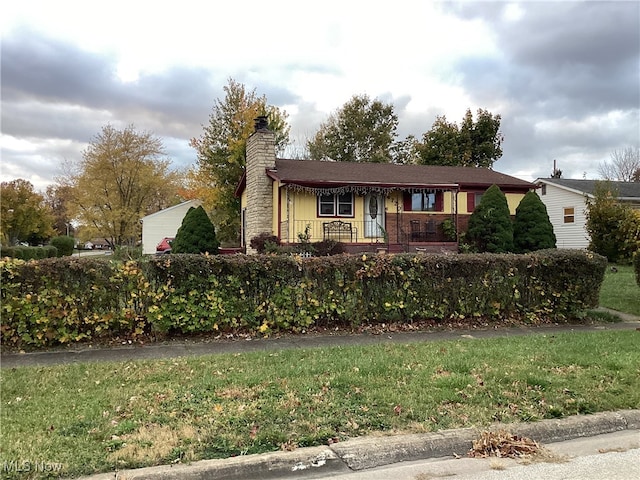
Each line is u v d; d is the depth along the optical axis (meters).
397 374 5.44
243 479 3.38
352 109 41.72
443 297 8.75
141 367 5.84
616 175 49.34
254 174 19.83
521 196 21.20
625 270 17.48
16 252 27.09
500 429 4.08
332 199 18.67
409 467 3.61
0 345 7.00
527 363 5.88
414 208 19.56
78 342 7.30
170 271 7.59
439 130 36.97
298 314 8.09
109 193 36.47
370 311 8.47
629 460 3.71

--*--

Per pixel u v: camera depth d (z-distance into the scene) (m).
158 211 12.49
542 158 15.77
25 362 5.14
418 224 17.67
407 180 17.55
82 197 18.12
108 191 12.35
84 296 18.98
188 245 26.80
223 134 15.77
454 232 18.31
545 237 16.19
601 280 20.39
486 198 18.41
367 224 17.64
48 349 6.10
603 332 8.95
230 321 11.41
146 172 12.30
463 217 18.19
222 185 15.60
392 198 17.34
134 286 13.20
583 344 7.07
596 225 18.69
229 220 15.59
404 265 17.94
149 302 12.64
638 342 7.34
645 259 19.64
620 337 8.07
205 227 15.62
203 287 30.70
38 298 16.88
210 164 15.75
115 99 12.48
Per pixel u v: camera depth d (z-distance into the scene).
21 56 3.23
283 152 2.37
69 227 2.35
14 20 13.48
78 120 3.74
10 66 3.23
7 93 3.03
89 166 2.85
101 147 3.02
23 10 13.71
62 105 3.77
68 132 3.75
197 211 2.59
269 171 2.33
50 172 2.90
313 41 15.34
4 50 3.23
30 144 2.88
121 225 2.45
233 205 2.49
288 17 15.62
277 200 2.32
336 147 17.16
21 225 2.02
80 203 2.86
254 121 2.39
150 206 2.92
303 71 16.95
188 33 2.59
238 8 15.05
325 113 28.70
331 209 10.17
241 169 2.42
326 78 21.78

--*--

● Exercise directions: Within the material above, extract exactly the lines that start at the line containing "134 286 13.20" and stop after the line containing "326 78 21.78", and only those.

● Problem solution:
134 286 13.20
583 344 7.07
596 225 18.69
229 220 15.59
404 265 17.94
149 302 12.64
638 342 7.34
645 259 19.64
620 337 8.07
205 227 15.62
203 287 30.70
38 298 16.88
210 164 15.75
115 99 12.48
Per pixel u v: camera depth d (z-distance into the scene).
21 56 3.23
283 152 2.37
69 227 2.35
14 20 13.48
78 120 3.74
10 66 3.23
7 93 3.03
89 166 2.85
101 147 3.02
23 10 13.71
62 105 3.77
68 132 3.75
197 211 2.59
269 171 2.33
50 172 2.90
313 41 15.34
4 50 3.23
30 144 2.88
121 225 2.45
233 205 2.49
288 17 15.62
277 200 2.32
336 147 17.16
21 225 2.02
80 203 2.86
254 121 2.39
150 206 2.92
303 71 16.95
188 33 2.59
238 8 15.05
325 113 28.70
331 209 10.17
241 169 2.42
326 78 21.78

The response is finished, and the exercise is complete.